* _ACTIVITY_: The listing needs restating word for word.

* _RECORDS PROVIDED_:
-------------------------
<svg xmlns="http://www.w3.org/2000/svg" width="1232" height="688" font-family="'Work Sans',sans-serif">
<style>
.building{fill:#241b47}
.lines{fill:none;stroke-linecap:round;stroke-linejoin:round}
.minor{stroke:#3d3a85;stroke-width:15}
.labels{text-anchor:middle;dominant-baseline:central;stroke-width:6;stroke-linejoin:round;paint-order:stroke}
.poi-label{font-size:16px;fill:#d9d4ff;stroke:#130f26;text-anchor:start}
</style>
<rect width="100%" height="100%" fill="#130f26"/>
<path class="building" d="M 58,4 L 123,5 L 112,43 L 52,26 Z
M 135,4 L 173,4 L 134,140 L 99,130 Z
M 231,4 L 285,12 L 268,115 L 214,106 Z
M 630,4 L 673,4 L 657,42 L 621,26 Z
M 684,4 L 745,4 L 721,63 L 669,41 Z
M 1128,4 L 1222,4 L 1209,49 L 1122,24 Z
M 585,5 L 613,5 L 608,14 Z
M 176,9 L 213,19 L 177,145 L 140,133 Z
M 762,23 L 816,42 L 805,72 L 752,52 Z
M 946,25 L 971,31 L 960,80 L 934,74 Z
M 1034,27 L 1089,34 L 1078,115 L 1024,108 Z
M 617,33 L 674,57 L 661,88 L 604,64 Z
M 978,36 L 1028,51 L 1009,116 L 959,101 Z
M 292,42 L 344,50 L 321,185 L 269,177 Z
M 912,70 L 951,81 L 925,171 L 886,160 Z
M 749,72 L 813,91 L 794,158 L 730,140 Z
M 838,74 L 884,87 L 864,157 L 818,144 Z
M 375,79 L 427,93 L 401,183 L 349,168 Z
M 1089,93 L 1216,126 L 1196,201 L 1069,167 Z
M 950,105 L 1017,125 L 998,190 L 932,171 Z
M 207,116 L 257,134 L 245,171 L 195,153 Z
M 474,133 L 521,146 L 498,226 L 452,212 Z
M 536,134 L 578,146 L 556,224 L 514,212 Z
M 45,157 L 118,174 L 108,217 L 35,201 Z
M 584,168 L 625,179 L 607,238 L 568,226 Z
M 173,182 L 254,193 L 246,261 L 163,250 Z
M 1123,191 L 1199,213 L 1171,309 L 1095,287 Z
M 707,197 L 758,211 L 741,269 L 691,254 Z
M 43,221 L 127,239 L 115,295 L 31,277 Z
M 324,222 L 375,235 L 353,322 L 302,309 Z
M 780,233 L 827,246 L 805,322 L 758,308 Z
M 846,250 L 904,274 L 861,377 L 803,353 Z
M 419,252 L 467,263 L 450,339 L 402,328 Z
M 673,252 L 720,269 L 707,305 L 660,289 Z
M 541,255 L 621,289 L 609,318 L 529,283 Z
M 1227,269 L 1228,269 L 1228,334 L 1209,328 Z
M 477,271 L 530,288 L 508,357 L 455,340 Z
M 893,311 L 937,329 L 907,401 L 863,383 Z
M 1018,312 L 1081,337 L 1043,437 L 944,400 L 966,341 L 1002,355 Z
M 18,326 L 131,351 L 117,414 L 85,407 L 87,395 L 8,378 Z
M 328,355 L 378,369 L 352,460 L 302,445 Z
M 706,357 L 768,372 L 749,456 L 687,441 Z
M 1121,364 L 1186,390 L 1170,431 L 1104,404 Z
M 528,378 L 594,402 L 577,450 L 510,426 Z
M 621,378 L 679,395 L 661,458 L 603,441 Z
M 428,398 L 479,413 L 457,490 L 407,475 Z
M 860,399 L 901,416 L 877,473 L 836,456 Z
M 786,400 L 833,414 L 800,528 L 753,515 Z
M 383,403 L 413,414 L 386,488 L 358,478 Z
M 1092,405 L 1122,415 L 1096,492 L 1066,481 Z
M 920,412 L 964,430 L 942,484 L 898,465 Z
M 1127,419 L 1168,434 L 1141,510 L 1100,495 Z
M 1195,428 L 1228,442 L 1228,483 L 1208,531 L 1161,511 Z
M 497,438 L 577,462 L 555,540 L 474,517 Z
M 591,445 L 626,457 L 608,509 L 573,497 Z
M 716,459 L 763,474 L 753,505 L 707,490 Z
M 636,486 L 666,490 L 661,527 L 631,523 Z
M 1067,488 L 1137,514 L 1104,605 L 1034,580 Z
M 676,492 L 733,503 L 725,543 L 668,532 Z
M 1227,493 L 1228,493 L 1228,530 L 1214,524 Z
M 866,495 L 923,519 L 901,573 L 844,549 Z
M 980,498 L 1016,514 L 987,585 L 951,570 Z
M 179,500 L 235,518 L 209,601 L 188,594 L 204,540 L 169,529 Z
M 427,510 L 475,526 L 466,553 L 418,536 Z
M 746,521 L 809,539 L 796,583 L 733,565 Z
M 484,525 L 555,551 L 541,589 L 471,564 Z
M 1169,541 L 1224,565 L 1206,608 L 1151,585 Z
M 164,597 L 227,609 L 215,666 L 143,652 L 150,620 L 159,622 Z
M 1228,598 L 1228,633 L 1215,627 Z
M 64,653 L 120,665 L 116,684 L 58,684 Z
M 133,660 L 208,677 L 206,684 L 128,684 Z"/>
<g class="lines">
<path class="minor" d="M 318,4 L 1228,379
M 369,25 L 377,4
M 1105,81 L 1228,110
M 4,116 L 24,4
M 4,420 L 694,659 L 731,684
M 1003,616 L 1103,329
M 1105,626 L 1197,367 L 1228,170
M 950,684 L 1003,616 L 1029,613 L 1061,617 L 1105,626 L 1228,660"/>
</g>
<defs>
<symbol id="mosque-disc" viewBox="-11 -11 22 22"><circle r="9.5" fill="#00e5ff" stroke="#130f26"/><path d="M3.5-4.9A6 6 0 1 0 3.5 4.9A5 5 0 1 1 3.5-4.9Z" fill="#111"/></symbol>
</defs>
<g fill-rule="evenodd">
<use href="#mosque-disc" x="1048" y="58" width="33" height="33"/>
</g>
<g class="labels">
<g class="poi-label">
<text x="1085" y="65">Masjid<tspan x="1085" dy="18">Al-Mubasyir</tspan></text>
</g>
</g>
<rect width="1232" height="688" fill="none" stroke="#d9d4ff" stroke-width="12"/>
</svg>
-------------------------
* _RESPONSE BOX_:
<svg xmlns="http://www.w3.org/2000/svg" width="1232" height="688" font-family="'Work Sans',sans-serif">
<style>
.building{fill:#241b47}
.lines{fill:none;stroke-linecap:round;stroke-linejoin:round}
.minor{stroke:#3d3a85;stroke-width:15}
.labels{text-anchor:middle;dominant-baseline:central;stroke-width:6;stroke-linejoin:round;paint-order:stroke}
.poi-label{font-size:16px;fill:#d9d4ff;stroke:#130f26;text-anchor:start}
</style>
<rect width="100%" height="100%" fill="#130f26"/>
<path class="building" d="M 58,4 L 123,5 L 112,43 L 52,26 Z
M 135,4 L 173,4 L 134,140 L 99,130 Z
M 231,4 L 285,12 L 268,115 L 214,106 Z
M 630,4 L 673,4 L 657,42 L 621,26 Z
M 684,4 L 745,4 L 721,63 L 669,41 Z
M 1128,4 L 1222,4 L 1209,49 L 1122,24 Z
M 585,5 L 613,5 L 608,14 Z
M 176,9 L 213,19 L 177,145 L 140,133 Z
M 762,23 L 816,42 L 805,72 L 752,52 Z
M 946,25 L 971,31 L 960,80 L 934,74 Z
M 1034,27 L 1089,34 L 1078,115 L 1024,108 Z
M 617,33 L 674,57 L 661,88 L 604,64 Z
M 978,36 L 1028,51 L 1009,116 L 959,101 Z
M 292,42 L 344,50 L 321,185 L 269,177 Z
M 912,70 L 951,81 L 925,171 L 886,160 Z
M 749,72 L 813,91 L 794,158 L 730,140 Z
M 838,74 L 884,87 L 864,157 L 818,144 Z
M 375,79 L 427,93 L 401,183 L 349,168 Z
M 1089,93 L 1216,126 L 1196,201 L 1069,167 Z
M 950,105 L 1017,125 L 998,190 L 932,171 Z
M 207,116 L 257,134 L 245,171 L 195,153 Z
M 474,133 L 521,146 L 498,226 L 452,212 Z
M 536,134 L 578,146 L 556,224 L 514,212 Z
M 45,157 L 118,174 L 108,217 L 35,201 Z
M 584,168 L 625,179 L 607,238 L 568,226 Z
M 173,182 L 254,193 L 246,261 L 163,250 Z
M 1123,191 L 1199,213 L 1171,309 L 1095,287 Z
M 707,197 L 758,211 L 741,269 L 691,254 Z
M 43,221 L 127,239 L 115,295 L 31,277 Z
M 324,222 L 375,235 L 353,322 L 302,309 Z
M 780,233 L 827,246 L 805,322 L 758,308 Z
M 846,250 L 904,274 L 861,377 L 803,353 Z
M 419,252 L 467,263 L 450,339 L 402,328 Z
M 673,252 L 720,269 L 707,305 L 660,289 Z
M 541,255 L 621,289 L 609,318 L 529,283 Z
M 1227,269 L 1228,269 L 1228,334 L 1209,328 Z
M 477,271 L 530,288 L 508,357 L 455,340 Z
M 893,311 L 937,329 L 907,401 L 863,383 Z
M 1018,312 L 1081,337 L 1043,437 L 944,400 L 966,341 L 1002,355 Z
M 18,326 L 131,351 L 117,414 L 85,407 L 87,395 L 8,378 Z
M 328,355 L 378,369 L 352,460 L 302,445 Z
M 706,357 L 768,372 L 749,456 L 687,441 Z
M 1121,364 L 1186,390 L 1170,431 L 1104,404 Z
M 528,378 L 594,402 L 577,450 L 510,426 Z
M 621,378 L 679,395 L 661,458 L 603,441 Z
M 428,398 L 479,413 L 457,490 L 407,475 Z
M 860,399 L 901,416 L 877,473 L 836,456 Z
M 786,400 L 833,414 L 800,528 L 753,515 Z
M 383,403 L 413,414 L 386,488 L 358,478 Z
M 1092,405 L 1122,415 L 1096,492 L 1066,481 Z
M 920,412 L 964,430 L 942,484 L 898,465 Z
M 1127,419 L 1168,434 L 1141,510 L 1100,495 Z
M 1195,428 L 1228,442 L 1228,483 L 1208,531 L 1161,511 Z
M 497,438 L 577,462 L 555,540 L 474,517 Z
M 591,445 L 626,457 L 608,509 L 573,497 Z
M 716,459 L 763,474 L 753,505 L 707,490 Z
M 636,486 L 666,490 L 661,527 L 631,523 Z
M 1067,488 L 1137,514 L 1104,605 L 1034,580 Z
M 676,492 L 733,503 L 725,543 L 668,532 Z
M 1227,493 L 1228,493 L 1228,530 L 1214,524 Z
M 866,495 L 923,519 L 901,573 L 844,549 Z
M 980,498 L 1016,514 L 987,585 L 951,570 Z
M 179,500 L 235,518 L 209,601 L 188,594 L 204,540 L 169,529 Z
M 427,510 L 475,526 L 466,553 L 418,536 Z
M 746,521 L 809,539 L 796,583 L 733,565 Z
M 484,525 L 555,551 L 541,589 L 471,564 Z
M 1169,541 L 1224,565 L 1206,608 L 1151,585 Z
M 164,597 L 227,609 L 215,666 L 143,652 L 150,620 L 159,622 Z
M 1228,598 L 1228,633 L 1215,627 Z
M 64,653 L 120,665 L 116,684 L 58,684 Z
M 133,660 L 208,677 L 206,684 L 128,684 Z"/>
<g class="lines">
<path class="minor" d="M 318,4 L 1228,379
M 369,25 L 377,4
M 1105,81 L 1228,110
M 4,116 L 24,4
M 4,420 L 694,659 L 731,684
M 1003,616 L 1103,329
M 1105,626 L 1197,367 L 1228,170
M 950,684 L 1003,616 L 1029,613 L 1061,617 L 1105,626 L 1228,660"/>
</g>
<defs>
<symbol id="mosque-disc" viewBox="-11 -11 22 22"><circle r="9.5" fill="#00e5ff" stroke="#130f26"/><path d="M3.5-4.9A6 6 0 1 0 3.5 4.9A5 5 0 1 1 3.5-4.9Z" fill="#111"/></symbol>
</defs>
<g fill-rule="evenodd">
<use href="#mosque-disc" x="1048" y="58" width="33" height="33"/>
</g>
<g class="labels">
<g class="poi-label">
<text x="1085" y="65">Masjid<tspan x="1085" dy="18">Al-Mubasyir</tspan></text>
</g>
</g>
<rect width="1232" height="688" fill="none" stroke="#d9d4ff" stroke-width="12"/>
</svg>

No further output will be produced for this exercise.